2018/01/12 19:12:43
slartabartfast
With CES in full swing, I am wondering if anyone who has been considering a new computer purchase has considered putting that off and waiting for new CPU designs which will undoubtedly be coming. That may be a long wait. Design of a new chip and setting up a fab plant to make it may require well more than a year. If not waiting for a new chip, because you are convinced that there is either no risk or no downside to the fixes available, how about waiting for the price to fall on the old design chips when new ones are available? Presumably the new chips will be in high demand by cloud service providers, and they will not necessarily have to be bigger-faster-cooler if they can be as fast as the old chips with the software fixes but really safer. When those new chips hit the market, the effect may be to inflate their price dramatically, at least until the pipeline is saturated. The median computer buyer will not likely take the effort to understand the issue, and the market will be largely influenced as usual by poorly understood fears and promises. Cloud services will definitely take a more nuanced view before replacing millions of units. In either case, look for a slowdown in the new computer (and related products) market and the possibility of a drop in prices of components even before there are any new designs available. Bad news for some small assemblers who put together dedicated DAW's?
 
btw a one stop shop for information
https://spectreattack.com/
 
 
 
2018/01/12 19:18:18
CakeAlexSHere
Nearly got a new PC last black Friday (my current is over 7 years old), and in addition thinking about those new Dell XPS's that have been released. Glad I didn't get one and yes won't be buying until the situation is resolved.
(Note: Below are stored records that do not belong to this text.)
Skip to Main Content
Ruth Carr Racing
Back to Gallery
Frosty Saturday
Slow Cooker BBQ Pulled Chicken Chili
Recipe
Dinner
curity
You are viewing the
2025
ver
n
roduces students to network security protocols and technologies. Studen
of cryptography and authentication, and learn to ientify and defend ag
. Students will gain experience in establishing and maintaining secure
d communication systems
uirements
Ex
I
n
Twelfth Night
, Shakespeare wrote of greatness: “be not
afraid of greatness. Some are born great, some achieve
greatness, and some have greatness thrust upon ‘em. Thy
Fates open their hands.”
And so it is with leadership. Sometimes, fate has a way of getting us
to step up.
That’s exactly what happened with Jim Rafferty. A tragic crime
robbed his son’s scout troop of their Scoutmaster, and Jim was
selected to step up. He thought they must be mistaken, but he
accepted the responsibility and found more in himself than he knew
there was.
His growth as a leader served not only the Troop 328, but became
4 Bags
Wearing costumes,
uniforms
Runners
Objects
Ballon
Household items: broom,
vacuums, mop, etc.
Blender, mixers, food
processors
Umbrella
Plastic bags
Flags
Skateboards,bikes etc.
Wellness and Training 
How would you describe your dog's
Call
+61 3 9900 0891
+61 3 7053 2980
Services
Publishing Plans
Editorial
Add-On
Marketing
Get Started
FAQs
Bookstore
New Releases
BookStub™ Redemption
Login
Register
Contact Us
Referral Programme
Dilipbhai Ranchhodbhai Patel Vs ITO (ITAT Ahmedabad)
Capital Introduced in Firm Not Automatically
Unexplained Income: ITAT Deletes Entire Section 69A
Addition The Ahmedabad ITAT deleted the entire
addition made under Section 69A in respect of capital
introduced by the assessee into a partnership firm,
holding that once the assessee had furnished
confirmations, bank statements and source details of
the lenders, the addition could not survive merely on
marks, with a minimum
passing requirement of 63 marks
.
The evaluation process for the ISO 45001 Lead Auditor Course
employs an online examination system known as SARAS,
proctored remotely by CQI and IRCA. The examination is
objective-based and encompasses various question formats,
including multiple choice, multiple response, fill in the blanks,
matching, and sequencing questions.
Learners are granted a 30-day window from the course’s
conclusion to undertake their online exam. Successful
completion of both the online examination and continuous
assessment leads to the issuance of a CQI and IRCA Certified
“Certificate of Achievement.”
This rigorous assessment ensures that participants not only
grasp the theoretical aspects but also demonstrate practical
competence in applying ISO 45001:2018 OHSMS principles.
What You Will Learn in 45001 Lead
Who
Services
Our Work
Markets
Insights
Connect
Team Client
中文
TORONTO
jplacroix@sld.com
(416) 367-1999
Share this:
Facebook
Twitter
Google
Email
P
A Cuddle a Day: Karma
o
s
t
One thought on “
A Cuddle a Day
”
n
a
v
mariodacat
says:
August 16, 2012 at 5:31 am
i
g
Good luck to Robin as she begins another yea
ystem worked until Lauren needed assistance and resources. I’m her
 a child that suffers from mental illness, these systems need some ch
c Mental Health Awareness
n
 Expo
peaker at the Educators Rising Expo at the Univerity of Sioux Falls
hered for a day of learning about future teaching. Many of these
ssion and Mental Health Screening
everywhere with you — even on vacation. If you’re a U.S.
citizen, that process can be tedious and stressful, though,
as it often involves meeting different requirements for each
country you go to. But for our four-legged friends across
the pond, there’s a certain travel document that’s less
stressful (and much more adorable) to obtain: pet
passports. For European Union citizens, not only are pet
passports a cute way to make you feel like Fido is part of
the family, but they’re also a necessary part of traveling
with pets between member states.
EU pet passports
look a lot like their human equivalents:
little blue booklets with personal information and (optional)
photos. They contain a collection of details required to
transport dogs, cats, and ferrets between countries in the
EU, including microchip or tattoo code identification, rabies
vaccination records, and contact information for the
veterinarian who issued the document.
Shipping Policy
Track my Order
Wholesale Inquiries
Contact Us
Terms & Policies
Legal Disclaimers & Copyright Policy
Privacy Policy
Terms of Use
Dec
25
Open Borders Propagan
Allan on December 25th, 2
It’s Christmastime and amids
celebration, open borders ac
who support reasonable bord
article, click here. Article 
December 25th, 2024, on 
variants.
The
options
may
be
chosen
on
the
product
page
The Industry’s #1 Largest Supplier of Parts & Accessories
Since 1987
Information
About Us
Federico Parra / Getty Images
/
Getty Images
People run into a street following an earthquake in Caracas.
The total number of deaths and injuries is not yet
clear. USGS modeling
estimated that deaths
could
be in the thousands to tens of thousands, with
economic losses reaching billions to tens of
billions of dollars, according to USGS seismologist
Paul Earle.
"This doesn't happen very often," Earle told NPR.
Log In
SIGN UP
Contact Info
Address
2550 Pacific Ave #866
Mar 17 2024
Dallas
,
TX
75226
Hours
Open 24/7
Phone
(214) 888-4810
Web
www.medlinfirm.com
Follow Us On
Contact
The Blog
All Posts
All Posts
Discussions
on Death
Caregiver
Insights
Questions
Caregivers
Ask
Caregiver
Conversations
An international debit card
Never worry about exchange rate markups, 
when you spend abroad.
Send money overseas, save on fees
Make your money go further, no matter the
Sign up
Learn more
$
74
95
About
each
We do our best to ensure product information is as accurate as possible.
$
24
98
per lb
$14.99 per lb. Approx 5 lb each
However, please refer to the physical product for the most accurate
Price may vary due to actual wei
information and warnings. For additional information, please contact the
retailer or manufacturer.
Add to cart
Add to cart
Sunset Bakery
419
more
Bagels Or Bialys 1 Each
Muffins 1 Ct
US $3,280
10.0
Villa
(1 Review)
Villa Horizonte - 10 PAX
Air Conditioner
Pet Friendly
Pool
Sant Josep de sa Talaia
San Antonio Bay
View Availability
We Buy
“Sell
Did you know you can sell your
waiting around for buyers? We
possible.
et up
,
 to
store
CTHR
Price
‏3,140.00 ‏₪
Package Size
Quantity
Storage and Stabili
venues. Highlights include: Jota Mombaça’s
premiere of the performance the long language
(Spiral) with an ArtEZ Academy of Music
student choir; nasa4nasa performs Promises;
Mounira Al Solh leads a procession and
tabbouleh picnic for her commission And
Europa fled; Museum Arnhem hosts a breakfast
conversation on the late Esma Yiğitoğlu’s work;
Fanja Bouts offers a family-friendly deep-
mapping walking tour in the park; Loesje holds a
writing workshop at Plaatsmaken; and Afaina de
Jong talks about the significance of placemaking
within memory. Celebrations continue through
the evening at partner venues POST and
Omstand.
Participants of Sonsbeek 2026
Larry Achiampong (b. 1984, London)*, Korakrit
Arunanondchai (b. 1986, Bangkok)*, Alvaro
That probably means next black Friday or January 2019.
2018/01/12 20:05:58
TheSteven
CPU designs take years, what's coming out next year is already being or been setup for manufacturing.
I personally dont expect us to see this fixed in hardware till 2020 versions of the chips are released.
 
While this is a currently big issue I suspect that in a couple of weeks after the workarounds have been implemented that it will be a non-issue for most sectors. 
 
2018/01/12 21:10:10
abacab
I think I will wait a couple of years before upgrading my CPU/mobo.  Something like this will take a while to shake out.
 
In a single user machine where you have control over what is running at any given time, your risk of "sharing" memory (passwords, crypto keys, etc.) between apps, including any possible malicious code, is minimal.
 
Assuming you run a good AV and only allow trusted/signed code to run on your box, the biggest risk would be from a malicious script exploiting your browser.
 
But if I was running/hosting a cloud server with multiple clients and virtual machines I would be very worried now, because you would have no control over the code being executed on the common hardware by the multi-user environment.
 
So your data that you store in the cloud is probably more at risk than what you keep at home.  Maybe a good time to switch on multi-factor authentication for your critical online accounts in case they expose your passwords... and don't panic!
2018/01/12 21:24:35
CakeAlexSHere
I think they've known about it for years and one of the reasons why it's public now is because they are nearly ready to release fixed chips. Either way they won't be selling new flawed chip designs otherwise they would have even more lawsuits slapped down upon them.
2018/01/12 21:30:38
TheSteven
>But if I was running/hosting a cloud server with multiple clients and virtual machines I would be very worried now, because you would have no control over the code being executed on the common hardware by the multi-user environment.
 
Keep in mind that software runs off cloud not on it.  It's remote storage.
Exes and code run locally.
 
Virtual machines can't access system hardware. Malware would have to run directly on system or something that directly acts on system to affect it. 
2018/01/12 22:02:21
abacab
TheSteven
 
Keep in mind that software runs off cloud not on it.  It's remote storage.
Exes and code run locally.
 

 
Was referring to exploit code running locally on the server reading your data in transit while it is being read/written.  A hosted server environment potentially has many clients running various things.  Your cloud service may only be one slice of a large pie on a physical server.
 

 
Virtual machines can't access system hardware. Malware would have to run directly on system or something that directly acts on system to affect it. 




VM instructions are all executed on the same physical CPU.  If the flaw could be exploited to read a host memory location outside of the address range assigned by the VM hypervisor, data security could be compromised.
2018/01/15 20:01:48
Jim Roseberry
For DAW purposes (with Sky Lake, Coffee Lake CPUs), we're seeing virtually no performance difference running heavy loads at small ASIO buffer sizes.
2018/01/16 05:04:30
CakeAlexSHere
"
With Windows 10 on newer silicon (2016-era PCs with Skylake, Kabylake or newer CPU), benchmarks show single-digit slowdowns, but we don’t expect most users to notice a change because these percentages are reflected in milliseconds.

With Windows 10 on older silicon (2015-era PCs with Haswell or older CPU), some benchmarks show more significant slowdowns, and we expect that some users will notice a decrease in system performance.

With Windows 8 and Windows 7 on older silicon (2015-era PCs with Haswell or older CPU), we expect most users to notice a decrease in system performance."